# ATV Trailer Ideas Needed for wood



## sunnenman (Dec 21, 2000)

Greetings,
I have been searching for a heavy duty trailer to pull behind my Polaris for hauling fire wood. I have found a few nice trailer on the net but none have local dealers. It is very expensive to have these trailers shipped. Between $100 to $200. What do you use for hauling wood with your ATV? I am looking for a dealer near Lansing if possible.
Thanks!!!!
sunnenman


----------



## slowpoke (Jan 30, 2001)

sunnenman said:


> Greetings,
> I have been searching for a heavy duty trailer to pull behind my Polaris for hauling fire wood. I have found a few nice trailer on the net but none have local dealers. It is very expensive to have these trailers shipped. Between $100 to $200. What do you use for hauling wood with your ATV? I am looking for a dealer near Lansing if possible.
> Thanks!!!!
> sunnenman


http://flint.craigslist.org/for/2653332845.html

I have use a yard dump trailer something like this.
http://flint.craigslist.org/grd/2570824691.html
Keep a look out on Craigslist.


----------



## ENCORE (Sep 19, 2005)

I needed something for hauling wood and also to do a few other things, such as haul my portable for ice fishing. I did some checking also, but found that most would cost more than I was willing to pay.

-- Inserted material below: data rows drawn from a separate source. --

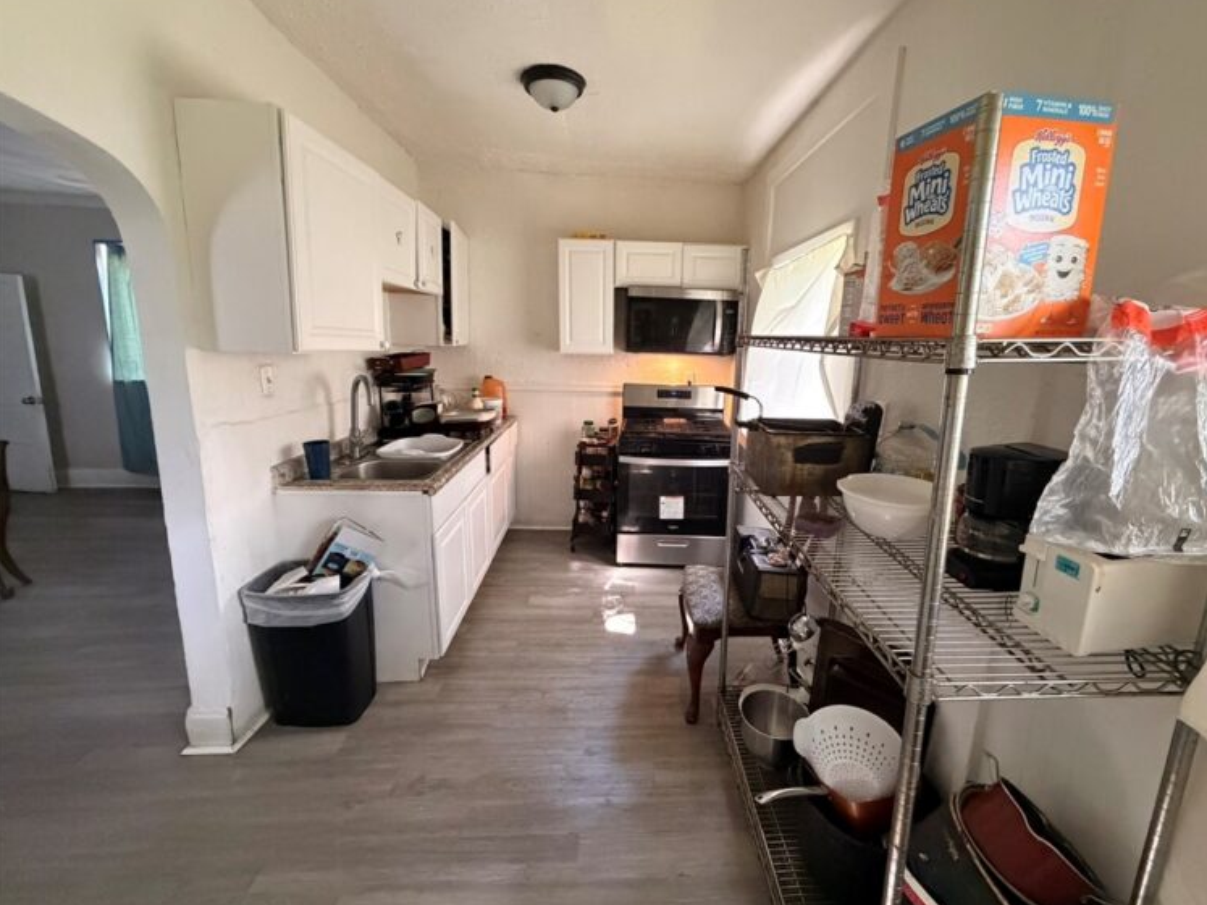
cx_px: 640
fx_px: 523
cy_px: 438
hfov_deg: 98.1
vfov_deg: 81.7
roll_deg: -0.9
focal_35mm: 15
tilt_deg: -10.5
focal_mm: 2.22
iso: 800
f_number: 2.2
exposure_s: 1/60
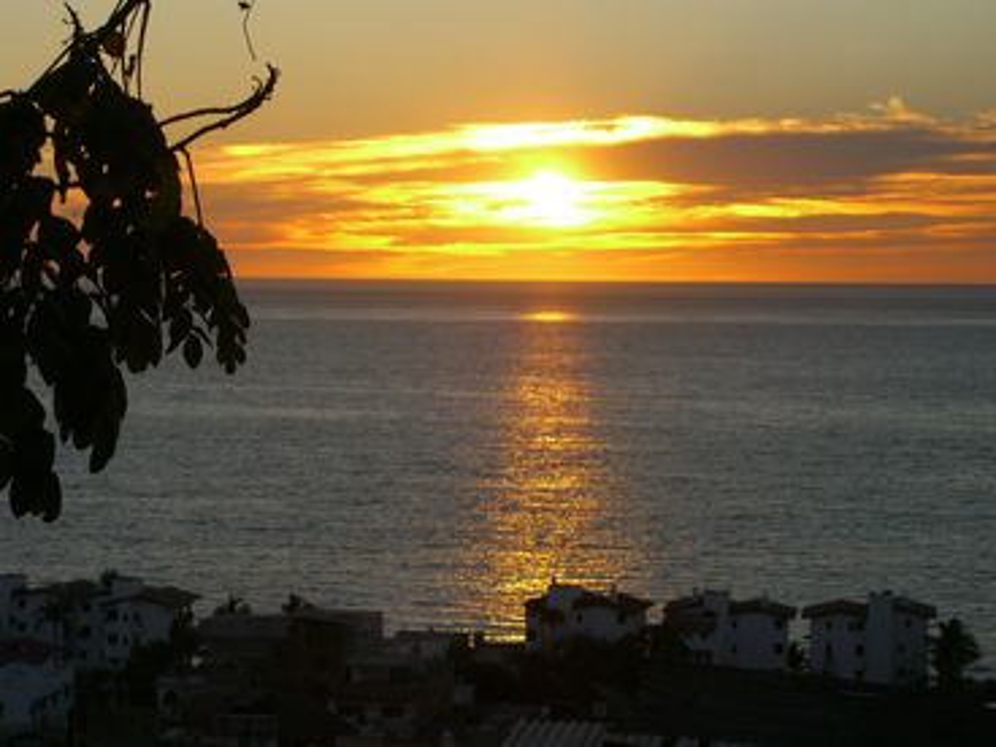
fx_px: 3280
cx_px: 498
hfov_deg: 17.3
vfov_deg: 13.0
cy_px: 374
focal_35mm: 114
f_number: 5.1
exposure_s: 1/250
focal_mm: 23.7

So, I ended up using an old boat trailer that originally had bunks. I ended up with way less invested than had I purchased some thing new. I shortened the tongue and I replaced the bunks, then installed cross braces. From there, I decided that I'd just put 5/4 on it for the deck. I used the cross braces to hold the side racks. I also decided that it would be best to replace the bearings and races, just in case....

This works perfect for what I intended.... Now, I just need to figure out how to install the snowmobile skies, to utilize them once I get to the lake...


----------



## sourdough44 (Mar 2, 2008)

I pull a small 'hi-way able' utility trailer. It's about 4x6' or so, sold at the Tractor Supply type stores. Many of those made for ATV trailers will bend all up under a heavy load. I'd check out a small trailer made for towing behind a truck.


----------



## boomstick (Aug 31, 2010)

I found this trailer on craigs list for $50. Had a buddy do some welding on it. 2 new taller tires. Its held up for the last 3 years.


----------



## yooperguy (Mar 20, 2009)

I went with one of these. It's got a 1250lbs capacity which is more that my 2000 Sportsman 500 is supposed to tow. I use it primarily for firewood.

http://www.tractorsupply.com/ohio-steel-professional-grade-12-5-cu-ft-swivel-dump-cart-1027885


----------